Arrivé du Jura à Genève en 1962, après des études commerciales et muni d’un diplôme fédéral d’employé de commerce, la vie de Jean-Marie Fleury se fond avec celle de GHI. En 1970, à 28 ans, sans argent, il ouvre une régie publicitaire. Il s’attaque ainsi frontalement à l’oligopoleformé par Publicitas, Orell Füssli et Annonces Suisse. Après avoir analysé le marché, constatant l’absence de journaux gratuits en Suisse romande, il lance Genève Home Informations, distribué dans tous les ménages. Les débuts sont très compliqués. Dès la publication du premier numéro de GHI (8 pages), les éditeurs, les géants de la pub et l’establishment genevois ont tout fait pour barrer la route du premier gratuit romand.
L’homme à abattre
Du jour au lendemain, il est devenu l’homme à abattre, l’ennemi public numéro 1. Tous voyaient en lui un sérieux perturbateur à leurs affaires florissantes. Les journaux locaux lui mettent des bâtons dans les roues. Le combat le plus difficile a été contre les institutions genevoises, mais aussi face à des imprimeurs et au Trade Club, groupement qui réunissait les plus grandes entreprises de commerce de détail de la ville du bout du lac.
Les principaux éditeurs ont offert aux magasins des rabais supplémentaires de 10% sur leurs annonces publicitaires s’ils acceptaient de boycotter GHI. Cela pousse le frondeur à créer la zizanie au sein de ces commerces en réalisant des comparaisons de prix de produits dans chaque parution du journal. Afin de compenser les années de boycott des commerces genevois, Jean-Marie Fleury ira chercher des annonceurs en Suisse alémanique.

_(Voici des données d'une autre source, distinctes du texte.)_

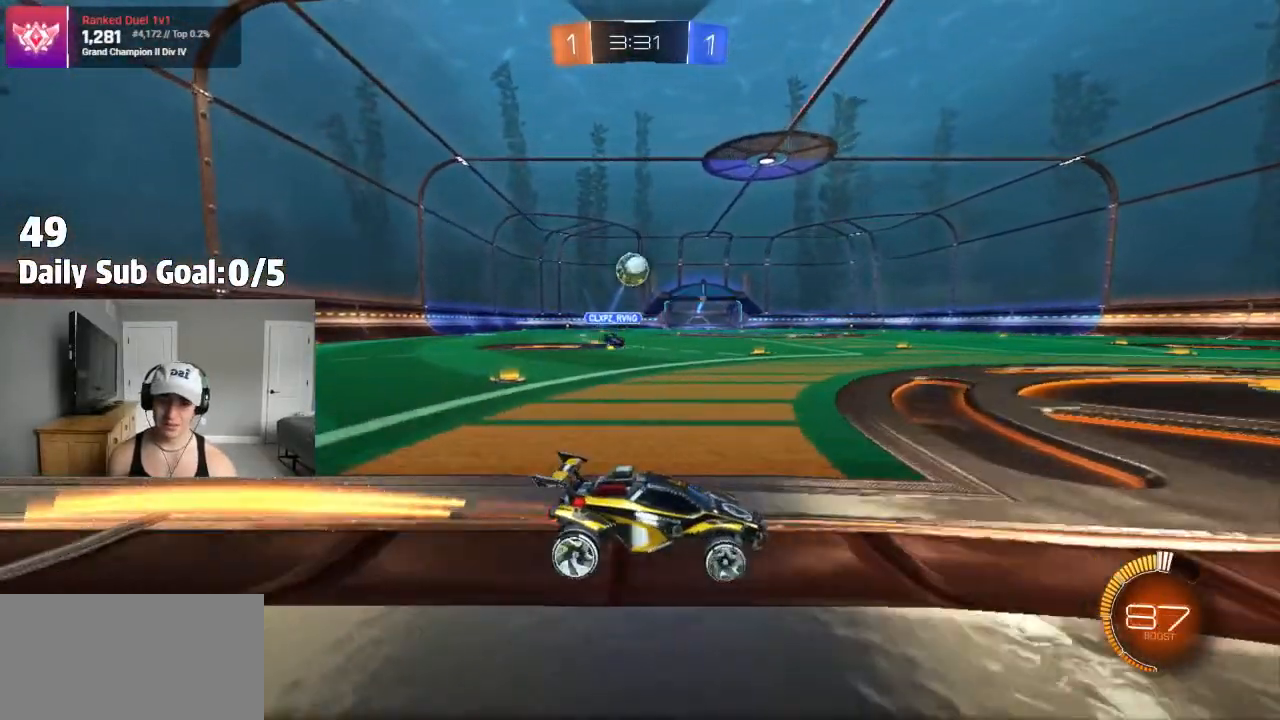
{"buttons": [], "left_stick": "down", "right_stick": "center", "events": [[250, "left_stick", "center"], [267, "L2", "down"], [333, "CROSS", "down"], [333, "L2", "up"], [350, "left_stick", "down"], [467, "CROSS", "up"]]}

Le tissu, aujourd’hui en voie de disparition, de commerçant de petite et moyenne taille a aussi fait son succès.
Début de succès
Par la suite, il fera l’acquisition de ses propres rotatives car les imprimeries genevoises se sont fait menacer par les éditeurs si elles s’avisaient d’imprimer l’hebdomadaire. Dans la foulée, Jean-Marie Fleury lance Lausanne-Cités, un gratuit qui connaît, lui aussi, rapidement un fort succès. Après de multiples rebondissements, les principaux quotidiens et les commerces locaux diminuent la pression sur le titre genevois. GHI devient alors une sorte de Canard enchaîné romand où l’on peut découvrir des news piquantes et inédites. Des milliers de personnes ont trouvé leur voiture, un appartement ou même leur femme/mari en lisant les annonces de GHI. Dans les belles années, le journal a compté jusqu’à 60 pages. GHI offre le meilleur rapport audience/prix avec un coût de 109 francs HT pour 1000 lecteurs. Actuellement 600 petites annonces par semaine sont publiées.
Rachat par Tamedia stoppé
Cette année Christoph Blocher a annoncé sa volonté de racheter à Tamedia 50% des parts de GHI (Edipresse avait acquis 50% de GHI et de Lausanne-Cités en 1995, qu’il avait cédés au groupe Tamedia en 2012). Le tribun zurichois cherchait alors à acquérir une vingtaine de journaux locaux dans différents cantons suisses : il ne croirait plus à l’avenir des «grands titres nationaux». Mais cet achat a été stoppé net par Jean-Marie Fleury qui a usé de son droit de préemption pour racheter la part. En effet, à 76 ans, l’administrateur ne se voyait pas prendre sa retraite en laissant derrière lui son bébé, dirigé aujourd’hui par son fils. Car Christoph Blocher avait l’ambition de racheter à terme les 100% des deux titres gratuits. Jean-Marie Fleury note que la levée générale de boucliers contre l’arrivée de Christoph Blocher (certains partis politiques qui ont menacé de boycotter le journal) s’est estompée dès qu’il a annoncé qu’il reprenait le 100% ce son journal. À Genève, l’éditeur attend toujours que l’État publie ses annonces dans GHI. En revanche, à Lausanne, le canton a décidé de faire paraître chaque semaine un cahier d’annonce pour soutenir Lausanne-Cités.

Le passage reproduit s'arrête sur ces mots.